Hargeisa is a relatively young city, having been founded only in the late 1800s by a Sufi sheikh. It had to be rebuilt in the 1990s, quite literally out of the ashes of its 1988 bombing by Siyad Barre, based in Mogadiscio in the south. The city’s inhabitants have felt the fallout
of the Ogaden war in 1977, which witnessed so many refugees fleeing into Somaliland that Somalilanders themselves were obliged to seek refuge elsewhere. Many of the refugees of the Ogaden war remain housed in Hargeisan school and municipal buildings. Hargeisa has endured the economic and political domination of the south, culminating eventually in brutal persecution. Most Hargeisans tell of life in a refugee camp, or of a family member killed or incarcerated.
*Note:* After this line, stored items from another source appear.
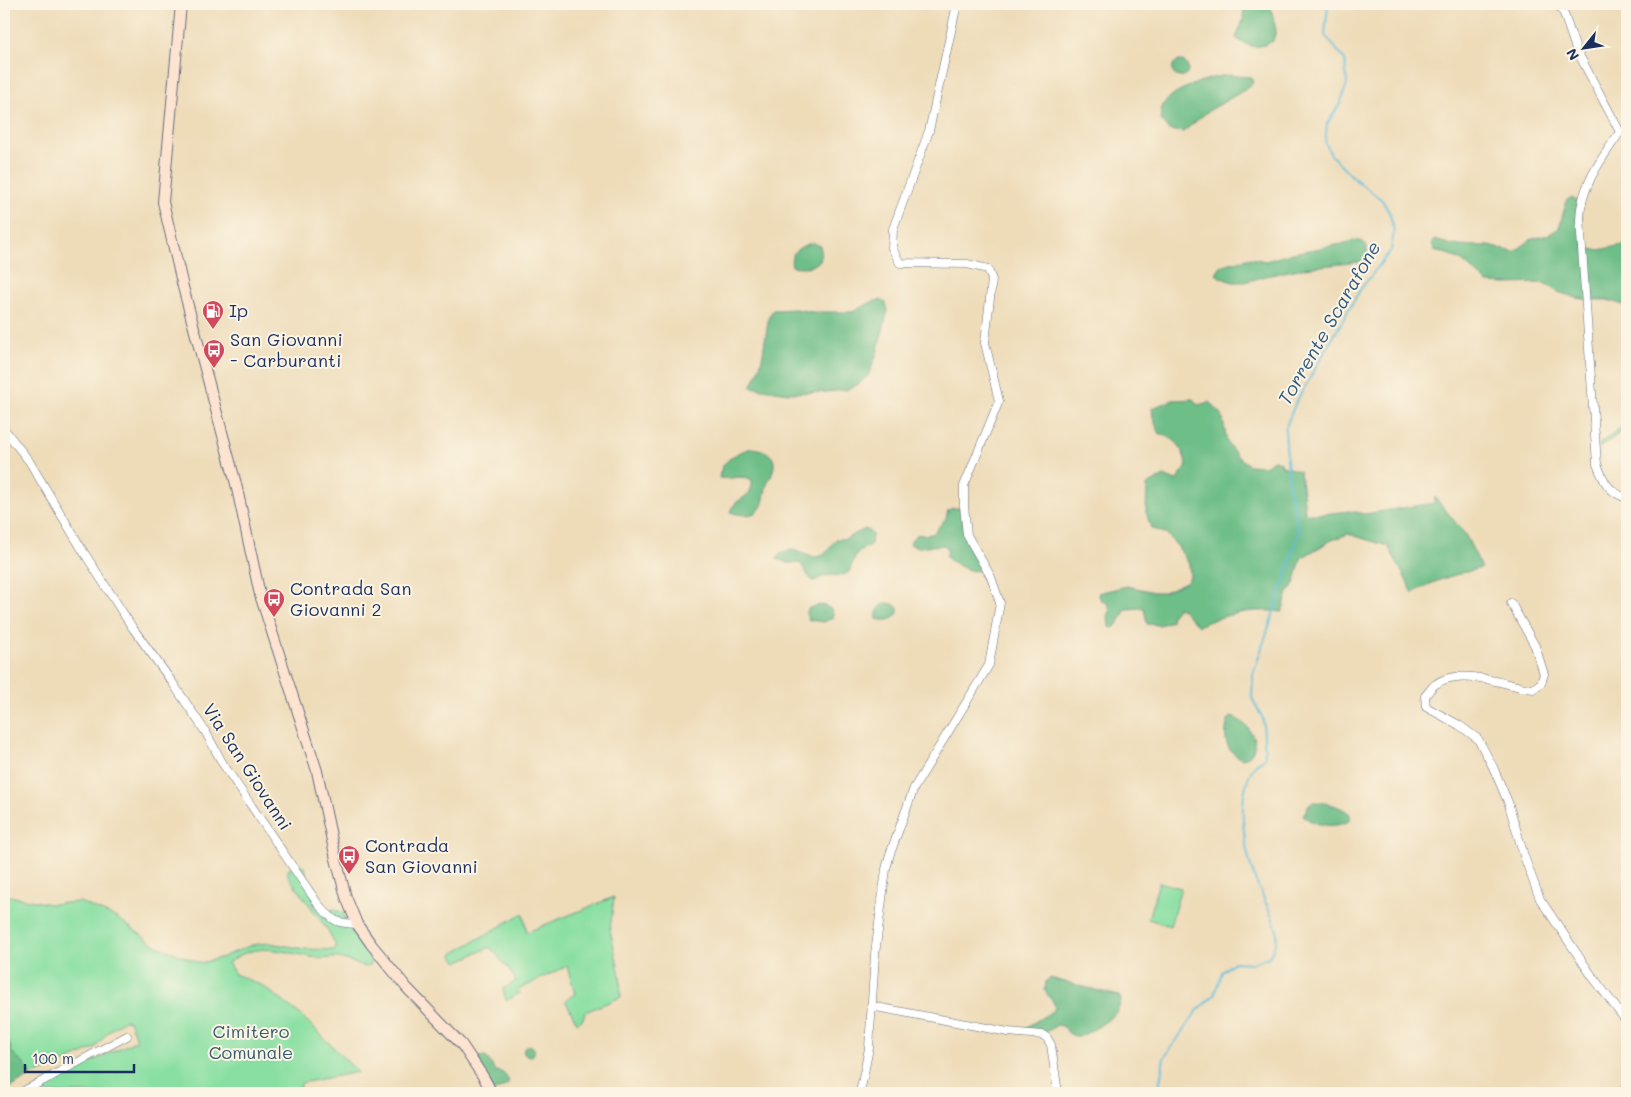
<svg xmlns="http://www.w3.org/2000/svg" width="1631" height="1097" font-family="Mali,sans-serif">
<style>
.green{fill:#89dfa2;stroke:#528780}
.forest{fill:#6ebe88;stroke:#447673}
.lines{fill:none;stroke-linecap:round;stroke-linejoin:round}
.stream{stroke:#5cbbda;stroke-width:2}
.street-casing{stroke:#656c7e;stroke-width:9}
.secondary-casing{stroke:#656c7e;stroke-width:12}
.street{stroke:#fff;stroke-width:8}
.secondary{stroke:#fde4d1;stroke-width:10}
.labels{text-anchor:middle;stroke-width:4;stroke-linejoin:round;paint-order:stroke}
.poi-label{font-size:18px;fill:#1b2f5e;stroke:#fcf5e5;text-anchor:start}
.street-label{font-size:18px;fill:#1b2f5e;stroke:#fcf5e5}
.park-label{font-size:18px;fill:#365b6f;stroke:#fcf5e5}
.water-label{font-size:19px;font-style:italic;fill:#2e5983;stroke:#fcf5e5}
</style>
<rect width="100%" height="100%" fill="#fcf5e5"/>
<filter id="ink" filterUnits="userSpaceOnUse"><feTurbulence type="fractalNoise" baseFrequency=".02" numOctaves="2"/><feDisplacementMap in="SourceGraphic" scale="10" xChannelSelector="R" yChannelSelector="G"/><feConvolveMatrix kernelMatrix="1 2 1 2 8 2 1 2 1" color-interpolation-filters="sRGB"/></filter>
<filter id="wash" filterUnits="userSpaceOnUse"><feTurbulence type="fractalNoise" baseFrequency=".0096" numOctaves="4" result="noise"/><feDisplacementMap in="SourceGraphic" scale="20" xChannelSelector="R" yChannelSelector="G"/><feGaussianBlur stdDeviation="1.12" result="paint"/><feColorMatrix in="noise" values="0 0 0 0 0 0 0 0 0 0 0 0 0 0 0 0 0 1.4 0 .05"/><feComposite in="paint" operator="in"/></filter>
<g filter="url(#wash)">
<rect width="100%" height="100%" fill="#eedcb9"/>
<path class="green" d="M 298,861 L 306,869 L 306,876 L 315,889 L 314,903 L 323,915 L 333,909 L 343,913 L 353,935 L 365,949 L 372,962 L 366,967 C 359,965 342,958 337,958 C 330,957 324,960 317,958 C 284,953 258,939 228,963 L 235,974 L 263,986 L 301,1015 L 358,1072 L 301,1083 L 299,1093 L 39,1093 L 37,1088 L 137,1040 L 129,1021 L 124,1020 L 109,1031 L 95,1048 L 50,1069 L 32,1075 L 23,1063 L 11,1052 L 8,1038 L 4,1037 L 4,895 L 50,904 L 80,902 L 117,918 L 157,946 L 200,963 L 220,958 L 252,945 L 269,943 L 305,949 L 335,950 L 336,946 L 329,932 L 288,876 L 288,870 Z
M 1159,882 L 1181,888 L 1170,926 L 1148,919 Z
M 614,897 L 610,930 L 620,975 L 621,997 L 585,1012 L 583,1019 L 577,1023 L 565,1000 L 575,994 L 567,966 L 518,990 L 520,993 L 506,1001 L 503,989 L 516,981 L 508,968 L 490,947 L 457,962 L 452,954 L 523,913 L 527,932 Z"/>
<path class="forest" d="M 1244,4 L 1270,4 L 1276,30 L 1273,41 C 1259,49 1249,48 1236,38 L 1243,20 Z
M1172 69a8 8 0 1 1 16 0a8 8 0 1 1-16 0Z
M 1228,75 L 1251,77 L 1253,83 L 1246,89 L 1207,112 L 1183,132 L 1169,130 L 1161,120 C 1161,116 1160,111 1162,108 C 1167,90 1211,77 1228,75 Z
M 1571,198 L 1580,201 L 1584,246 C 1598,255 1611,245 1627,245 L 1627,306 L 1607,300 L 1589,300 L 1577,298 L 1558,292 L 1544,283 L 1505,284 L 1488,283 L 1462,261 L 1450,255 L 1434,250 L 1432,242 L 1435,240 L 1452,245 L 1489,246 L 1514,252 L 1532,239 L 1548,235 L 1559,228 L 1567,200 Z
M 1354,240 C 1366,241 1368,246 1367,257 L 1359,262 L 1303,268 L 1266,276 L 1245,282 L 1233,282 L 1221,278 L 1216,274 L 1222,265 L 1251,258 L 1266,261 L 1293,253 L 1342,244 Z
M 814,243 L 820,246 C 827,266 808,269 792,266 C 788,253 802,244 814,243 Z
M 881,300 L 886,303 L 888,311 L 876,356 L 868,376 L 857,385 L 846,390 L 826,392 L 788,393 L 751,387 L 758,372 L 762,359 L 769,316 L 773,310 L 796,309 L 813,312 L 852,312 L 874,301 Z
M 1193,399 L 1198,405 L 1209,402 L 1222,414 L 1227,442 L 1238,457 L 1249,465 L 1264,466 L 1274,460 L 1281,462 L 1282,466 L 1300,471 C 1301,486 1305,499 1305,514 L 1323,514 L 1349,511 L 1365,514 L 1434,503 L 1435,497 L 1465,534 L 1482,568 C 1457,574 1434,580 1413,593 L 1388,546 L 1348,534 L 1332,540 L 1301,558 L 1295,582 L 1288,593 L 1282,612 C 1253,608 1225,614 1198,626 C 1190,619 1187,612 1178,607 L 1172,614 L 1171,621 L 1159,625 L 1147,624 L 1144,608 L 1126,609 L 1118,624 L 1113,628 L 1109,627 L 1108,617 L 1110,609 L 1107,603 L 1101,600 L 1098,593 L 1127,586 L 1154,592 L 1164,592 L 1186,582 L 1190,577 L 1189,564 L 1178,547 L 1167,534 L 1151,528 L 1146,512 L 1147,485 L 1164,476 L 1176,481 L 1187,466 C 1181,446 1180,441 1159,433 L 1153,418 L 1152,408 L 1173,400 Z
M 1627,423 L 1627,426 L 1619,432 L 1620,433 L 1599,448 L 1600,443 Z
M 752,448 C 767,450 779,456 772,473 C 771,477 768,480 767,484 C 765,490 765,497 763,503 C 758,518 742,516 730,512 C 735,496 754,500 752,480 C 743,474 729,480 719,478 C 721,460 737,452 752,448 Z
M 953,508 L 961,508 L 965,537 L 982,569 C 971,575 957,564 948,559 L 946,556 L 948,551 L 945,545 L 918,547 L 910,544 L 912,539 L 916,535 L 933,534 L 946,518 L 948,510 Z
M 865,529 L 869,530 L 872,535 L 871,544 L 856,554 L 849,572 C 838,579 834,573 825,576 C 820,577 818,580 813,581 C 807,576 805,569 800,563 L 788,563 L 777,559 L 781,553 C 797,543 808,563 823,555 C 828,552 832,544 836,539 L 845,539 Z
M 886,603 C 909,604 896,626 877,619 C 876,611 879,607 886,603 Z
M 820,605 L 826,606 L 832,610 L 833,614 L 832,618 L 824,622 L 809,620 L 806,614 L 809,608 Z
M 1231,717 C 1250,721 1266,750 1243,759 C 1225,752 1223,737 1228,720 Z
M 1314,802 C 1328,803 1339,805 1350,814 L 1350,820 C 1336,829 1316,826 1303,816 L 1309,804 Z
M 1050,978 L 1119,996 L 1121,1000 C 1120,1004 1119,1008 1117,1011 C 1112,1019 1088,1034 1079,1036 C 1072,1037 1066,1032 1063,1026 L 1057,1025 L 1045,1033 L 1022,1032 L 1025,1028 L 1054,1010 L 1055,1005 L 1045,991 L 1046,981 Z
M 4,1037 L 8,1038 L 11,1052 L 23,1063 L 32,1075 L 6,1090 L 4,1092 Z
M523.5 1051a5.5 5.5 0 1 1 11 0a5.5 5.5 0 1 1-11 0Z
M 484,1056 L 488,1059 L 495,1071 C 503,1071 506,1075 509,1082 L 507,1085 L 493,1092 L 476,1060 L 479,1057 Z"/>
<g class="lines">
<path class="stream" d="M 1158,1093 L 1164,1058 L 1197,1011 L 1214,995 L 1222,972 L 1234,962 L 1253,963 L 1269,957 C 1273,950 1278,941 1277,932 C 1274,917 1261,894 1255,879 C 1244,849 1234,792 1256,764 C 1259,762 1263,760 1265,757 L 1263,719 L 1252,698 L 1253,674 L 1286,576 L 1299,531 L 1289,488 L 1285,429 L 1295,404 L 1360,290 L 1391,250 L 1394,231 L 1390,214 L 1382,200 L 1356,180 L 1331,155 L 1325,142 L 1327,124 L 1340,104 L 1347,84 L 1345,60 L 1325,35 L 1328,4"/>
</g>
</g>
<g filter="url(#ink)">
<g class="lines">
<g class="street-casing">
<path id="street" d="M 1558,4 L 1564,14 L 1576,49 L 1620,132 C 1602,158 1580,187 1580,220 L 1597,464 C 1604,482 1608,492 1627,498
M 4,429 L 29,461 L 83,551 L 132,627 L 172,682 L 205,731 L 223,764 L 318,904 C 334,921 334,923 357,924
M 1511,603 L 1535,646 L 1544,674 L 1541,683 L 1533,689 C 1506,686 1461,666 1436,684 C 1432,686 1429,692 1425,696 L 1426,707 L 1459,725 L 1478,739 L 1493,767 L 1508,802 L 1525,859 L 1540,899 L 1592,976 L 1627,1022
M 871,1006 L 1008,1032 L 1043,1035 L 1047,1038 L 1051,1045 L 1058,1093
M 20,1093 L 127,1036
M 860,1093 L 869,1048 L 875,954 L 886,869 L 890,854 L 914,788 L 989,665 L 1000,603 L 991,577 L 967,535 L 964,506 L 964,486 L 999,401 L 985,343 L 992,280 L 988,269 L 967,264 L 900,263 L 892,248 L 893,229 L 929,131 L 957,4
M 1619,1093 L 1627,1090"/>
</g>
<g class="secondary-casing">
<path id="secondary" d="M 181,4 L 163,202 L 183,287 L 236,484 L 260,595 L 317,771 L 336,859 L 346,897 L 357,924 L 371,944 L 407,988 L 462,1045 L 484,1078 L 492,1093"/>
</g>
<use href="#street" class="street"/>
<use href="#secondary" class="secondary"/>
</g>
</g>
<defs>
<g id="fuel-pin" transform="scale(1.125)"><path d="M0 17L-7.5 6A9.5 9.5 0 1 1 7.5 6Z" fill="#d1495b" stroke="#fcf5e5"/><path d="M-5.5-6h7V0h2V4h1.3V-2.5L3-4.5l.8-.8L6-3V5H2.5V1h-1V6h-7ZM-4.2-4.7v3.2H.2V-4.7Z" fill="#fff"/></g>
<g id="bus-pin" transform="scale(1.125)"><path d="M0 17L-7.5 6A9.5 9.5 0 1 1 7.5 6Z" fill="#d1495b" stroke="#fcf5e5"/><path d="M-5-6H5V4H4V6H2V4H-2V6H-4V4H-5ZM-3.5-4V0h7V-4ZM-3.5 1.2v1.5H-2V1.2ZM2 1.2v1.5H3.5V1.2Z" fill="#fff"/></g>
</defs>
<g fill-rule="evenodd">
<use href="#fuel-pin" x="213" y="311"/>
<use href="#bus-pin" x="214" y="350"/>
<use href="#bus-pin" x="274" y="599"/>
<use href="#bus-pin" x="349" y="856"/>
</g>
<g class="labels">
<g class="poi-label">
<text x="229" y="317">Ip</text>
<text x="230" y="346">San Giovanni<tspan x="230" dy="21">- Carburanti</tspan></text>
<text x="290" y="595">Contrada San<tspan x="290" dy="21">Giovanni 2</tspan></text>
<text x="365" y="852">Contrada<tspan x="365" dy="21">San Giovanni</tspan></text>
</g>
<g class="street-label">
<text transform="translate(247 767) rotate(57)" y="6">Via San Giovanni</text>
</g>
<g class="park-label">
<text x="251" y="1038">Cimitero<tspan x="251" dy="21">Comunale</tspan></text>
</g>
<g class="water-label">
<text transform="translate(1329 323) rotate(-60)" y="7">Torrente Scarafone</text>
</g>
</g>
<rect width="1631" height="1097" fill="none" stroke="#fcf5e5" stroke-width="20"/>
<g transform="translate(1584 48) rotate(240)" stroke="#fcf5e5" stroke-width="4" paint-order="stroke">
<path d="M0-4L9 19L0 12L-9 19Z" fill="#1b2f5e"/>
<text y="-8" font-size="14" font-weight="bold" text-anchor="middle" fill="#1b2f5e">N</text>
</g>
<path d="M25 1064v8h109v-8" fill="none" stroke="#1b2f5e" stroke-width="2.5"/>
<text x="32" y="1064" font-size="15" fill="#1b2f5e" stroke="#fcf5e5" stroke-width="4" paint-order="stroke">100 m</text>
</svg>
All
Hargeisans know about the ‘Hargeisa Group’, a group of twenty-eight professionals whose initiatives to improve schools and hospitals were deemed seditious by Siyad Barre. They were tortured and held in solitary confinement for a period of almost seven years, during which one of their number tapped out in a kind of Morse code for his troubled neighbour in the adjacent cell all of Tolstoy’s Anna Karenina, his copy of which had not been removed by the guards. They have known resistance, insurgency and civil war. Hargeisa is a city which has been reconstructed by Hargeisans upon mass graves of their kin. It is the capital city of a country which is a testament to a peace negotiated wholly through autochthonous Somali conflict-resolution techniques. Since self-declared independence in 1991, it has with varying degrees of success sought to integrate traditional principles of egalitarianism
and pastoral democracy into the inevitability of a modern state formation. Class differentials have been inescapable. It is not internationally recognised, so has not enjoyed any of the benefits
of bilateral aid and has not been able to develop the economic foundations of the modern state it seems it must become in order to survive. What one sees on the streets of Hargeisa may not be much, but it is the product of the initiative, will and co-operation of Hargeisans, the people themselves. But Hargeisa, for various reasons, has reached an economic impasse. The position of Somalilanders in the international community is dependent upon the African Union, which has been put in the position of gatekeeper. Ironically, the policy of the African Union is to respect colonial boundaries to which Somaliland
does conform. Hargeisans are holding their breath for change. But, as the self-reliant people of this city like to say … God willing.